• [Work item]
Copy the lines from the one holding "Este sitio web" through the one holding "константа диссоциации основания, образующая", both included, without the pictures.

• [Data for this task]
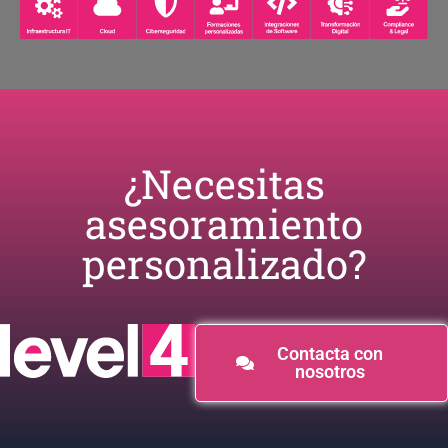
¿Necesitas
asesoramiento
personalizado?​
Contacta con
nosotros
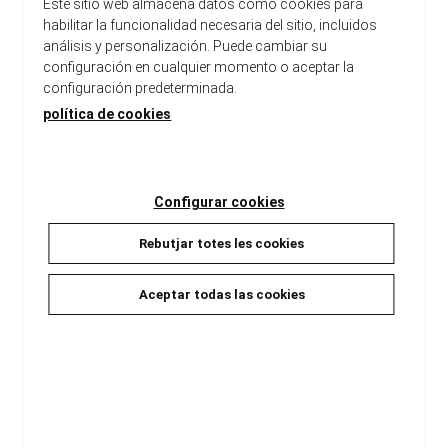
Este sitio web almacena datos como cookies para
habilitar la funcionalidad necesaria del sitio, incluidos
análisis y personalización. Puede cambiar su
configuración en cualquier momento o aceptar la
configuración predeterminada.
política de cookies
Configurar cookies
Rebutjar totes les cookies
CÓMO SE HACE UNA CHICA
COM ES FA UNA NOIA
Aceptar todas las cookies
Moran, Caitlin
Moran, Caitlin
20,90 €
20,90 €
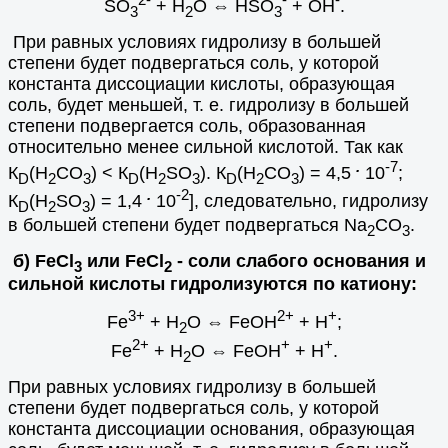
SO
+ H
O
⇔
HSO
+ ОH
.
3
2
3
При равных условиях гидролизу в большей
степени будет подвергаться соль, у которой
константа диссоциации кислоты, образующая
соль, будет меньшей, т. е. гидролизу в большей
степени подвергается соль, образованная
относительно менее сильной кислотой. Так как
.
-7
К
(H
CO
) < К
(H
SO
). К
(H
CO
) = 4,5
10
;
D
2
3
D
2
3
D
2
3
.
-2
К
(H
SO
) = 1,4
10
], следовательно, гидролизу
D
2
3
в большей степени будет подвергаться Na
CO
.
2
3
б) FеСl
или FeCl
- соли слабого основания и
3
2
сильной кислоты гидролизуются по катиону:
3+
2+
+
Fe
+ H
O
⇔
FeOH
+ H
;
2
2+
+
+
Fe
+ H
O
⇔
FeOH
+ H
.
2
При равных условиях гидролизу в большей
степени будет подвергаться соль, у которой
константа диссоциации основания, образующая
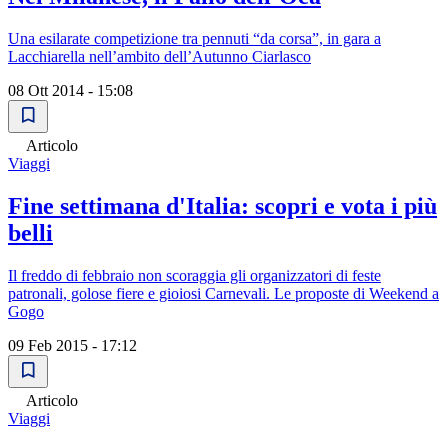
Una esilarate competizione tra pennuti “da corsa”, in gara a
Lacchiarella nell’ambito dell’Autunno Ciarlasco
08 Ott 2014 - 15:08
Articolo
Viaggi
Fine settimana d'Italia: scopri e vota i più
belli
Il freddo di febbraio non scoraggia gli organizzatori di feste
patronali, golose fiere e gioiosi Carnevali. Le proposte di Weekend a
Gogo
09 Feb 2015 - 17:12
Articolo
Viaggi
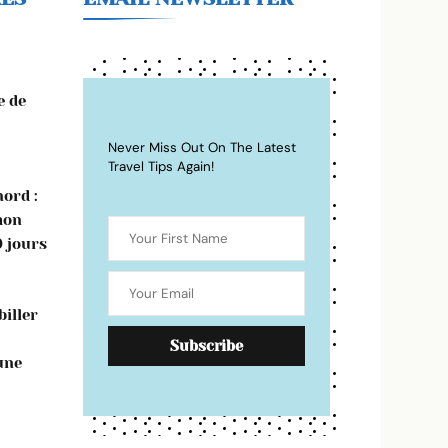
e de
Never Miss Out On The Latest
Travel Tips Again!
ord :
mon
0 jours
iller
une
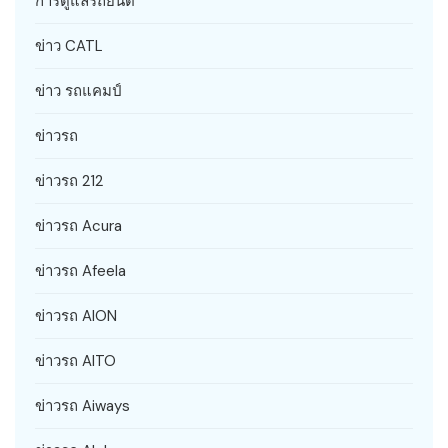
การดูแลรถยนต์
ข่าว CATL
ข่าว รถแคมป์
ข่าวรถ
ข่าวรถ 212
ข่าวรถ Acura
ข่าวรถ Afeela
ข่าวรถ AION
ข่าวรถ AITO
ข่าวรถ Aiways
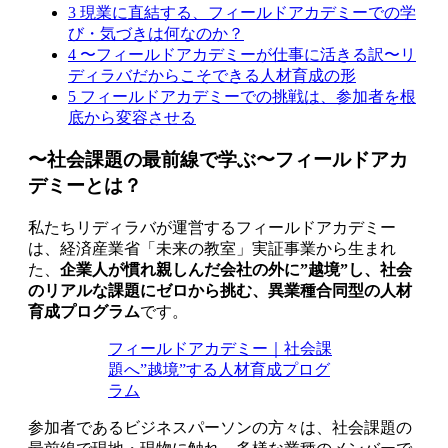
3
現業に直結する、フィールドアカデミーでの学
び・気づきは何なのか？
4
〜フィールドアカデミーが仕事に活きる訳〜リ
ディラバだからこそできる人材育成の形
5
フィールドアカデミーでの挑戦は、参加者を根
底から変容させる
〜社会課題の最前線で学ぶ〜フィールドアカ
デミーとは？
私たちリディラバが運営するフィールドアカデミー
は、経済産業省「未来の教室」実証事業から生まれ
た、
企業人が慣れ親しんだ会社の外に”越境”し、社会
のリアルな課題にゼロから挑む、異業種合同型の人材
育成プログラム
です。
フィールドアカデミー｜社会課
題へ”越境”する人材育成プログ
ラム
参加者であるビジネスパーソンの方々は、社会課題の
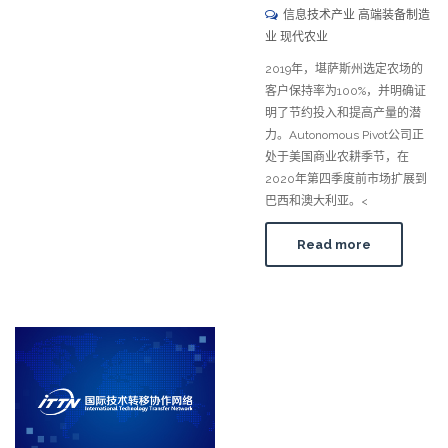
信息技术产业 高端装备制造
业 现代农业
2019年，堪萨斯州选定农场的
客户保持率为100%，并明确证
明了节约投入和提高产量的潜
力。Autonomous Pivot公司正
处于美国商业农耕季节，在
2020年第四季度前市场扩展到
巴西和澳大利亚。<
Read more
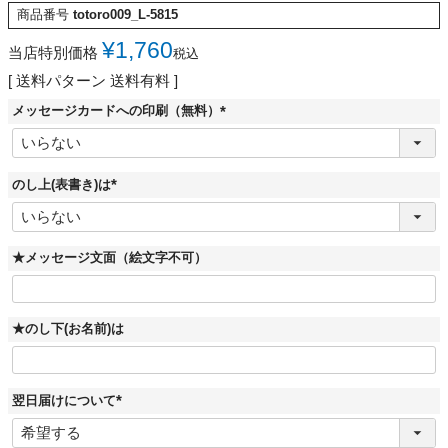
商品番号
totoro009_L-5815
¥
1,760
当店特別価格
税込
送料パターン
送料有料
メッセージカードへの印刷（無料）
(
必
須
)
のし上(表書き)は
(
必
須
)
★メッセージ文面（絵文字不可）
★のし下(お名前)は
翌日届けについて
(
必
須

==

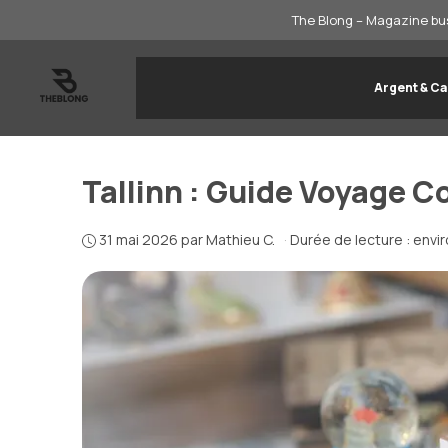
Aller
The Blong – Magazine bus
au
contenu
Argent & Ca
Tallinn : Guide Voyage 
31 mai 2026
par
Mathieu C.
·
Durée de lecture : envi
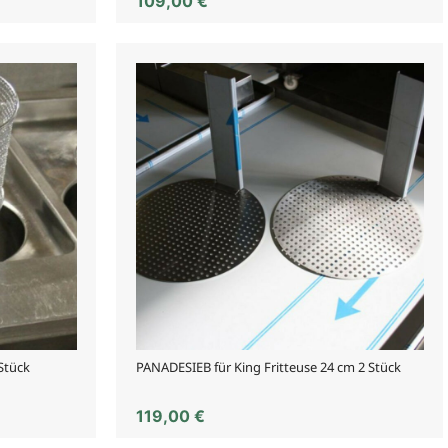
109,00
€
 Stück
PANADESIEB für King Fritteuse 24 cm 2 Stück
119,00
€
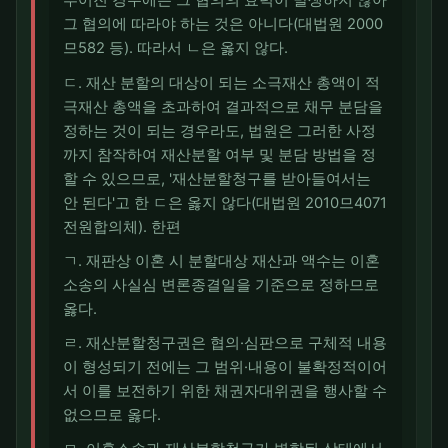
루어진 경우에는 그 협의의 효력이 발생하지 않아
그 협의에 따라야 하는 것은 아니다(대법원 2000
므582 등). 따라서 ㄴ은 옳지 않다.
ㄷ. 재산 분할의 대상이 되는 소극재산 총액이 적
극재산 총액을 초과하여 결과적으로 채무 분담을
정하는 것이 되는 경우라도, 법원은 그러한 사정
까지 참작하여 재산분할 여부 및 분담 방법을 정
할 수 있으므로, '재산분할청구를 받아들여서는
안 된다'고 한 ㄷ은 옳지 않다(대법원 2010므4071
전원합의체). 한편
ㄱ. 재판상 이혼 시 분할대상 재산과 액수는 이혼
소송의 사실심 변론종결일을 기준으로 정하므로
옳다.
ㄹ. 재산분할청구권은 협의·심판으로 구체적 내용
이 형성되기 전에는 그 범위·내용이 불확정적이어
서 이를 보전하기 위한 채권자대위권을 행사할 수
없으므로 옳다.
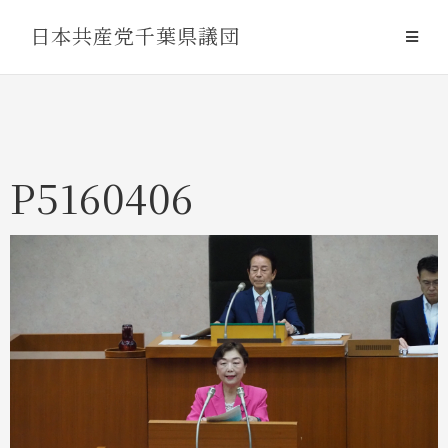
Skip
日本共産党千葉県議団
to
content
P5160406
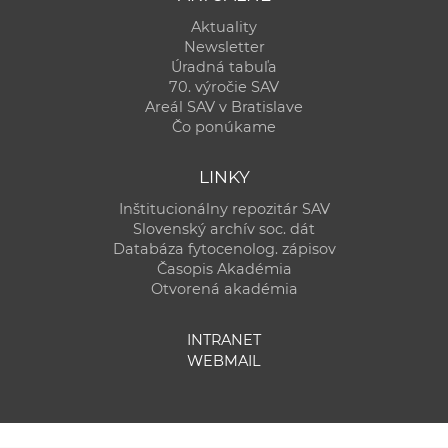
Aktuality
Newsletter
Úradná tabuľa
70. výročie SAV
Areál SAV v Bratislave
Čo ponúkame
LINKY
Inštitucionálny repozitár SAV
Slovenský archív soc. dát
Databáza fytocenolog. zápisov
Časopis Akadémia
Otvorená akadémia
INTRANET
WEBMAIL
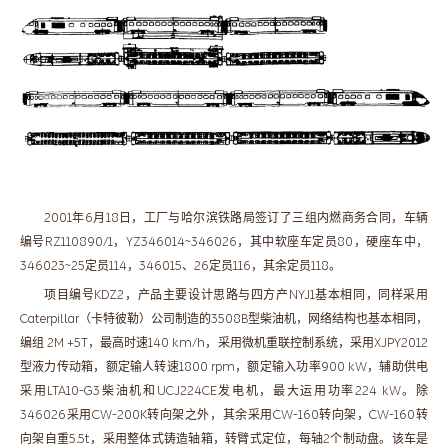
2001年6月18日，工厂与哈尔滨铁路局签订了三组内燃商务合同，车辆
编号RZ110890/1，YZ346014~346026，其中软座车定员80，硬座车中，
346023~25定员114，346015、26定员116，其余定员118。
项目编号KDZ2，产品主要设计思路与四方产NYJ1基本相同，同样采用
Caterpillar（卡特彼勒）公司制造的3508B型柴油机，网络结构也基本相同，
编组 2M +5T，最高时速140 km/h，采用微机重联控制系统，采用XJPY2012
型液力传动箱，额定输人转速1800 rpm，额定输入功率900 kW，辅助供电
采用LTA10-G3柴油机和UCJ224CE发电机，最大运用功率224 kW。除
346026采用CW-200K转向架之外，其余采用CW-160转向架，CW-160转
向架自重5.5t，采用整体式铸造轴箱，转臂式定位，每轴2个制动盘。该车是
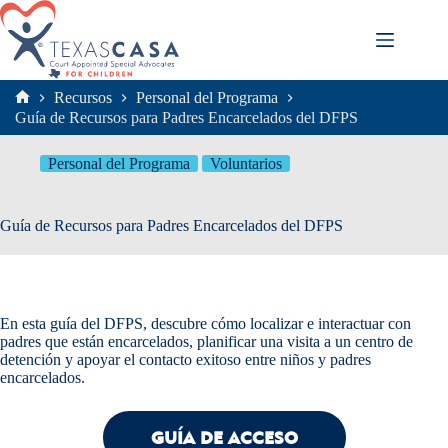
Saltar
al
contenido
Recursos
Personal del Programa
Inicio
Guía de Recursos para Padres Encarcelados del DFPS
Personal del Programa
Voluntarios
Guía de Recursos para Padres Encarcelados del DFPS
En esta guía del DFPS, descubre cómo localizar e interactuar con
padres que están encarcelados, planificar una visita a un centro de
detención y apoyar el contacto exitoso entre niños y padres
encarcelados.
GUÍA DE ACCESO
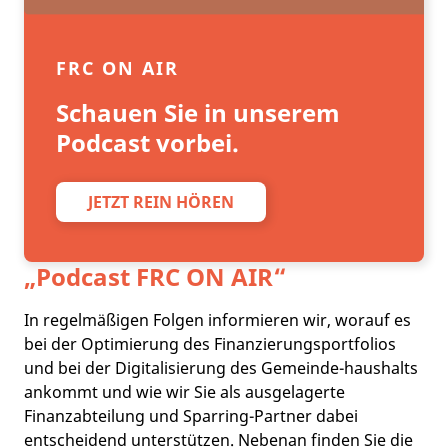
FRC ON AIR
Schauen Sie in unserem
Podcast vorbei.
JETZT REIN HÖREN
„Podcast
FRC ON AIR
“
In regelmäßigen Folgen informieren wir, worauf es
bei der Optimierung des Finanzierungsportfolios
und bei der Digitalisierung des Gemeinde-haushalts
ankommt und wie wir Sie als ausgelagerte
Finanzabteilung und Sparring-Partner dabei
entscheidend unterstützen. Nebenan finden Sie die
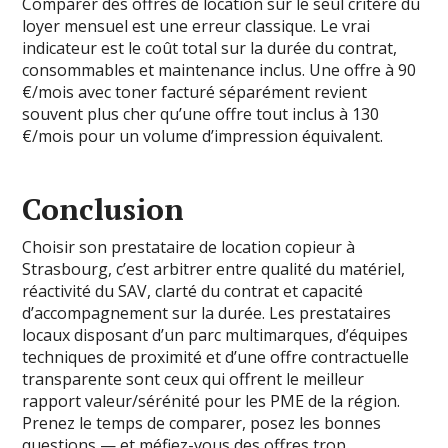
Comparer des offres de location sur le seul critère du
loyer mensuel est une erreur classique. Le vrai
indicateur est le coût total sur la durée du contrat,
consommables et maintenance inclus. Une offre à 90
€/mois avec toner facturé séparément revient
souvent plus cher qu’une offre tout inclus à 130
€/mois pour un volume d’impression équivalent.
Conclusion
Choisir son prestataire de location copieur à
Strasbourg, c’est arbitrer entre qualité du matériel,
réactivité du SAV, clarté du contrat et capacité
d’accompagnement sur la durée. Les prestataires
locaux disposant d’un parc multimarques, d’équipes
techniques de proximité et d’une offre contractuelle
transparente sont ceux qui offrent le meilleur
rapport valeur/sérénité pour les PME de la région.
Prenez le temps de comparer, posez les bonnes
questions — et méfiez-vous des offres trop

...

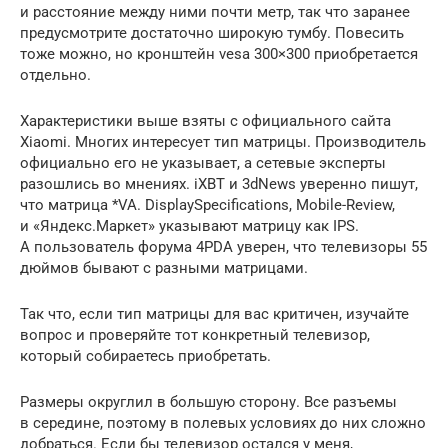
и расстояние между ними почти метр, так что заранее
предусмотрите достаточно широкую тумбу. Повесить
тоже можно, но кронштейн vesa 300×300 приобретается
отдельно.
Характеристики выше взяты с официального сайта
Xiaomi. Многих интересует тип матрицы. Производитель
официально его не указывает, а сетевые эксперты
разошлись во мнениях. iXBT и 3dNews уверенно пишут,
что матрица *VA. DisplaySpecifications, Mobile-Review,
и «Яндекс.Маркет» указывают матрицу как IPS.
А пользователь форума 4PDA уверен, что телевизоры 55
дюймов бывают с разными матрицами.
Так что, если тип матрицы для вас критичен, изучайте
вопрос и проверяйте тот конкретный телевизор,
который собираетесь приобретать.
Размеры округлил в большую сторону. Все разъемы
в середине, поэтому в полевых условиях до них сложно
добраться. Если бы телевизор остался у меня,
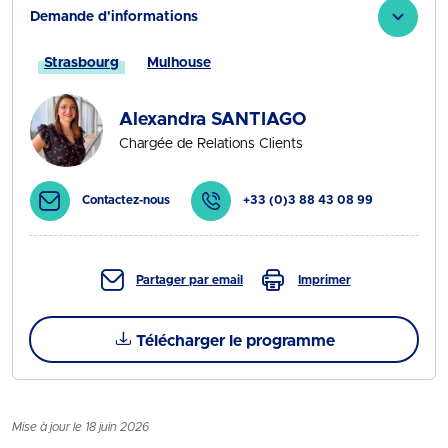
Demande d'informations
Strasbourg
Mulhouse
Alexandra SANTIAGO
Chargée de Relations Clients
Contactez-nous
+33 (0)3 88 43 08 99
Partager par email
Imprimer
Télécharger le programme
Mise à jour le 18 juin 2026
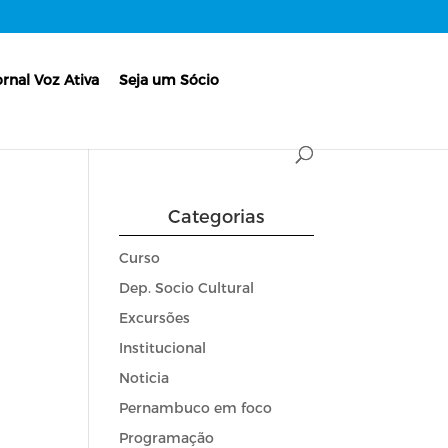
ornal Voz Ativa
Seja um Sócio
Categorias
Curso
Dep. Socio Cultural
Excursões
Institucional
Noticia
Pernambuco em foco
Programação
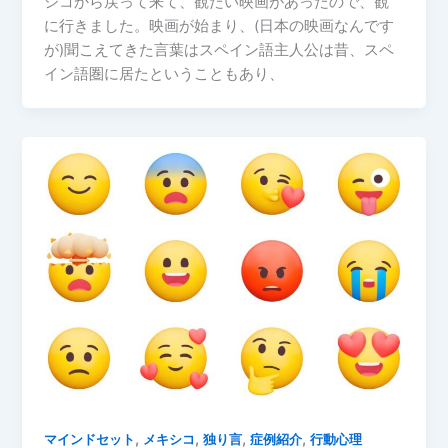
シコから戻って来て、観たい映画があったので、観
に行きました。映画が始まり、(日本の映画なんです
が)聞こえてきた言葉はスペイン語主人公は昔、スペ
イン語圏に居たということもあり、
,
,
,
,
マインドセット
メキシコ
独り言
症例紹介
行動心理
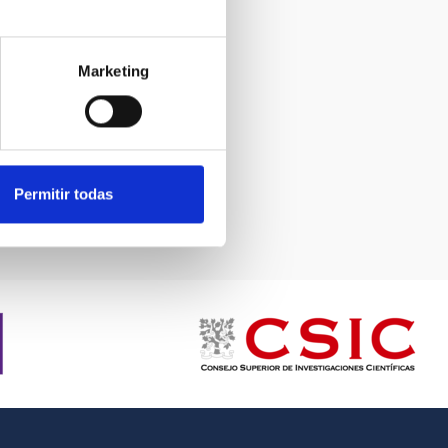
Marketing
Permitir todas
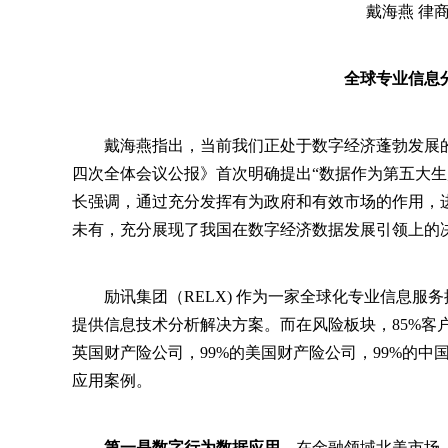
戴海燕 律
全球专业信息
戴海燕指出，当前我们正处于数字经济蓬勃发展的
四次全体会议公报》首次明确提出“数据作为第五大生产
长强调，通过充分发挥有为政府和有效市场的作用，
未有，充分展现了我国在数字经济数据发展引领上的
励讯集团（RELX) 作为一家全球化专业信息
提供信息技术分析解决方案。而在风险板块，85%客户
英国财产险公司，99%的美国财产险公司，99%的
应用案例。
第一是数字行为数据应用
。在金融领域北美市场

• [Written reply]
Este sitio web almacena datos como cookies para
habilitar la funcionalidad necesaria del sitio, incluidos
análisis y personalización. Puede cambiar su
configuración en cualquier momento o aceptar la
configuración predeterminada.
política de cookies
Configurar cookies
Rebutjar totes les cookies
CÓMO SE HACE UNA CHICA
COM ES FA UNA NOIA
Aceptar todas las cookies
Moran, Caitlin
Moran, Caitlin
20,90 €
20,90 €
SO
+ H
O
⇔
HSO
+ ОH
.
3
2
3
При равных условиях гидролизу в большей
степени будет подвергаться соль, у которой
константа диссоциации кислоты, образующая
соль, будет меньшей, т. е. гидролизу в большей
степени подвергается соль, образованная
относительно менее сильной кислотой. Так как
.
-7
К
(H
CO
) < К
(H
SO
). К
(H
CO
) = 4,5
10
;
D
2
3
D
2
3
D
2
3
.
-2
К
(H
SO
) = 1,4
10
], следовательно, гидролизу
D
2
3
в большей степени будет подвергаться Na
CO
.
2
3
б) FеСl
или FeCl
- соли слабого основания и
3
2
сильной кислоты гидролизуются по катиону:
3+
2+
+
Fe
+ H
O
⇔
FeOH
+ H
;
2
2+
+
+
Fe
+ H
O
⇔
FeOH
+ H
.
2
При равных условиях гидролизу в большей
степени будет подвергаться соль, у которой
константа диссоциации основания, образующая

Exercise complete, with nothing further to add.